President Faust described HSPH as at the forefront of the University's efforts to reach out internationally and to connect education and scholarly inquiry with everyday, real world problems.

Addressing the School's students, staff, and faculty, she said: "More and more people elsewhere recognize how so much of what you do is central to the problems of the world. The subjects you address are in the newspapers on the front pages every day. Your work is essential to improving the world around us, and is essential also to modeling how knowledge, inquiry, [and] research matter and why they matter and how we all live our lives."

She continued, "At such a moment it's especially exciting to welcome a new dean who can take up all these challenges so effectively. He's a person who blends academics and practice. He's a person who is expert in thinking across disciplines to solve real-world problems. He's a person whose vision extends from the local to the national to the global and transfers across those boundaries with enormous ease. So this is a person who is going to be able to bring this school and this field to even greater heights of achievement and also will enable all of us to do more in meeting enormous challenges of health for world populations, especially for people most in need."

President Faust referred to comments made about Dr. Frenk during the search process for the new dean. Those descriptions included "a visionary, a leader, a consensus builder," "profound thinker," and an individual known for his "rigorous humanitarianism."

Dr. Frenk briefly outlined initial ideas for his vision of his deanship. Those ideas center on building bridges that cross Harvard, research disciplines, and domestic and global health.

"If there is one keyword that I can use to characterize that vision, it is ‘integration'," he said. "I have always seen public health as a crossroads where multiple dimensions intersect: biology and society, individual and population, science and scholarship, evidence and ethics, analysis and action, the local and the global, excellence and relevance."

Dr. Frenk commented that HSPH is distinguished by its cutting-edge research; translation of rigorous analysis into major policy initiatives, such as tobacco control; and its educational mission. "Continuing to attract the most talented students from all over the world will be a top priority for me," he said.

He noted the School's record of combining a global outlook with work on important health issues on the domestic agenda.

These strengths, Dr.
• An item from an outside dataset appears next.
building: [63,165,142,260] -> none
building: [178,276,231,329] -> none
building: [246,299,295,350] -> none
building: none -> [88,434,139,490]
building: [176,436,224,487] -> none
Frenk said, offer a foundation for progress: "Public health is at the threshold of a new era fueled by four simultaneous revolutions: in the life sciences, in the information and communication technologies, in systems thinking, allowing us to comprehend and transform complexity, and, last but certainly not least, what Michel Ignatieff, formerly at the Kennedy School, has called the rights revolution, which provides the ethical foundation for so much of our work in public health."
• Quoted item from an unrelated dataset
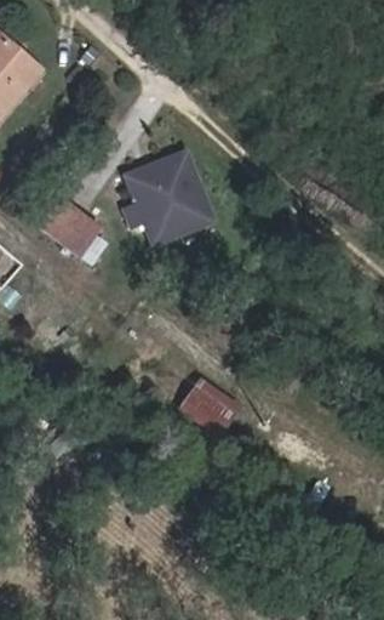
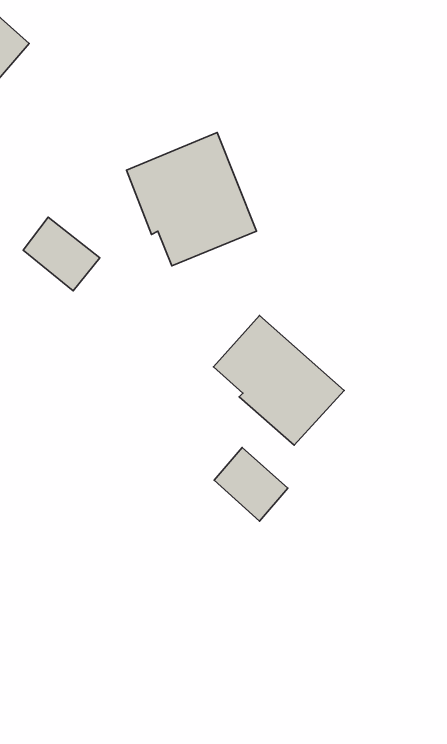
building: none -> [213,315,344,445]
Dr. Frenk also noted that he plans to spend several days every month at HSPH until January when he fully assumes his duties, using the time to listen to concerns and aspirations among HSPH members and to develop relationships with other parts of the University.

"I can set no higher goal for myself than to be a worthy successor to the previous deans of the School of Public Health. I can find no challenge more inspiring than to become a commendable companion to the men and women who have made Harvard the great institution it is today. Standing firmly on this outstanding platform of past and present achievements, I shall always strive to be a reliable steward of the future legacy that we will build together," said Dr. Frenk.

Provost Steven Hyman led a toast to thank Dean Bloom and to welcome Dean Designate Frenk. Also present were Dr. Frenk's wife, Dr. Felicia Knaul; David Ellwood, Dean of Harvard Kennedy School; Jeffrey Flier, Dean of Harvard Medical School; Howard Hiatt, former Dean of HSPH; Barbara Grosz, Dean of the Radcliffe Institute for Advanced Study; Bruce Donoff, Dean of the Harvard School of Dental Medicine; Tamara Rogers, Vice President for Alumni Affairs and Development; and Edward Forst, Executive Vice President of Harvard.